Write out, without any change, the lines in the material below that run from the line with "- T10 vertebra: bounding" through the line with "- T9 vertebra: [254, 329, 264, 355]", both included.

**Exercise data**
= = =

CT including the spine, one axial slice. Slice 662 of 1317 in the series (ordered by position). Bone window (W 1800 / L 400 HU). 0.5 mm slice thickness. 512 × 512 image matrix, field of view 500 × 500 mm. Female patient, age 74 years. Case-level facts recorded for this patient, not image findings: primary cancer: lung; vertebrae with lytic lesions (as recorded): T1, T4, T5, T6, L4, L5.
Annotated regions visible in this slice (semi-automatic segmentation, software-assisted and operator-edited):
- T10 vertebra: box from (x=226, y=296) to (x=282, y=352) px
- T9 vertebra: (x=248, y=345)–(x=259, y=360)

= = =

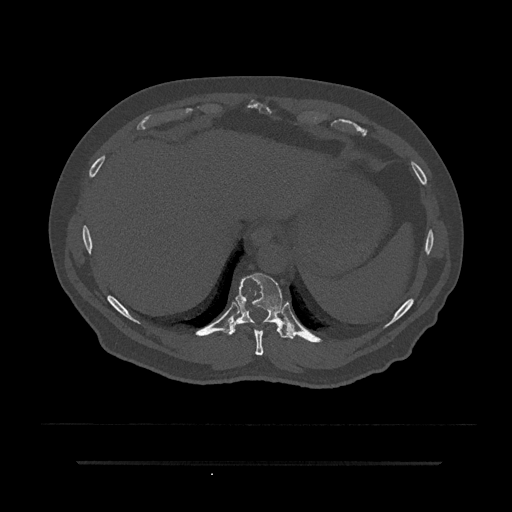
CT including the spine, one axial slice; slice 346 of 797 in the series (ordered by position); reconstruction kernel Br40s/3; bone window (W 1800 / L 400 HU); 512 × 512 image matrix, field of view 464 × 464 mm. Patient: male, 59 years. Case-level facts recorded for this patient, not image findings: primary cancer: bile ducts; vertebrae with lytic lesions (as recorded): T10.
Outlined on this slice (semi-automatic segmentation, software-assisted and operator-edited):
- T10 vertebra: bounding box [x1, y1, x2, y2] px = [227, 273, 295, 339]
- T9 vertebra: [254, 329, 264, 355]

= = =

**Answer**
- T10 vertebra: bounding box [x1, y1, x2, y2] px = [227, 273, 295, 339]
- T9 vertebra: [254, 329, 264, 355]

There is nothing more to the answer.